La spinta alla crescita economica di una popolazione in cui si vive sempre più a lungo, in cui migliorano le condizioni di salute, in cui cresce la quota di chi ha elevata formazione all’interno della forza lavoro (con coorti che entrano nelle varie fasi della vita con istruzione e capacità di uso delle nuove tecnologie via via più elevata), corrisponde a quello che viene indicato come “secondo dividendo demografico”. In Italia tale dividendo è potenzialmente alto rispetto agli altri paesi con analoga evoluzione demografica, perché maggiori sono i margini di potenziale aumento della quota di giovani con elevata istruzione, di nuovi entranti nel mondo del lavoro con solida formazione (anche femminile) negli indirizzi tecnico-scientifici, di lavoratori maturi con competenze avanzate e digitali aggiornate.
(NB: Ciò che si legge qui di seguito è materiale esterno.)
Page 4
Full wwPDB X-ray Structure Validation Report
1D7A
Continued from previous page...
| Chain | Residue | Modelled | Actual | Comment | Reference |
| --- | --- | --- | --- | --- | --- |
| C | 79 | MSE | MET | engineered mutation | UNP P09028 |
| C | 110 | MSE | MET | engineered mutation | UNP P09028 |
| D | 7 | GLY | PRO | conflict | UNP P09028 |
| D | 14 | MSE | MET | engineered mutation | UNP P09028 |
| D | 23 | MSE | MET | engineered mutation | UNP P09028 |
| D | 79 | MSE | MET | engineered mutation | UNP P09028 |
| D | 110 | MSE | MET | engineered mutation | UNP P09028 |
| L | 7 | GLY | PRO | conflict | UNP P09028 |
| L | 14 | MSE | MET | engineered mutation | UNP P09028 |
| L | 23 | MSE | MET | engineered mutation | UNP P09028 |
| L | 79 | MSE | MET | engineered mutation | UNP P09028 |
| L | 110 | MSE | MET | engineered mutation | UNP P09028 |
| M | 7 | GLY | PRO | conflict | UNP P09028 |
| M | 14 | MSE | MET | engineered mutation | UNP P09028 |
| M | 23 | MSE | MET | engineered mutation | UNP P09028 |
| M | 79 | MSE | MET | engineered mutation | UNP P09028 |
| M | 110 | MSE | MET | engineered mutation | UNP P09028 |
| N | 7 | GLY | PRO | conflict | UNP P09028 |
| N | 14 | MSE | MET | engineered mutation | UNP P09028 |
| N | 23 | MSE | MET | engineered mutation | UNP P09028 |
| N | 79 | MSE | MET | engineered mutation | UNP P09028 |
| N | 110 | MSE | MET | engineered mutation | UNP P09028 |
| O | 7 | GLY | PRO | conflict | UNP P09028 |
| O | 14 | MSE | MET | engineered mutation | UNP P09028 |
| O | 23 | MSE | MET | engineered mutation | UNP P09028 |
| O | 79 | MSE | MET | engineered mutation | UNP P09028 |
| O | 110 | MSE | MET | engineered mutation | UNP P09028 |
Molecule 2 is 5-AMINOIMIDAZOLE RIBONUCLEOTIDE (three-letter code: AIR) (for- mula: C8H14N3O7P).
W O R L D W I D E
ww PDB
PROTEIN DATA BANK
Ma tutto questo, oltre che di un forte rafforzamento di istruzione e di formazione continua, ha grande bisogno di un solido piano di investimento di risorse pubbliche e private in ricerca e sviluppo. Come ben sappiamo, anche su questo punto i margini sono ampi, dato che la spesa destinata a tale voce è circa un terzo più bassa della media europea. Le stesse opportunità della transizione verde sono legate alla formazione e agli investimenti su ricerca e sviluppo.
Salute e capitale umano sono due capisaldi da difendere nell’emergenza e rendere ancora più solidi nella fase di ripresa resiliente, non solo con risorse adeguate ma anche con progetti integrati e coerenti. Il rischio è altrimenti quello di tempi lunghi per assorbire gli effetti negativi della pandemia, di difficoltà ad aprire una nuova stagione di crescita sostenibile, di peso sempre più gravoso del debito pubblico e degli squilibri demografici. In tal caso ci troveremo tra pochi anni a prendere semplicemente atto che il bivio è alle nostre spalle e che la strada che stiamo percorrendo va solo in discesa e risulta sempre più ripida.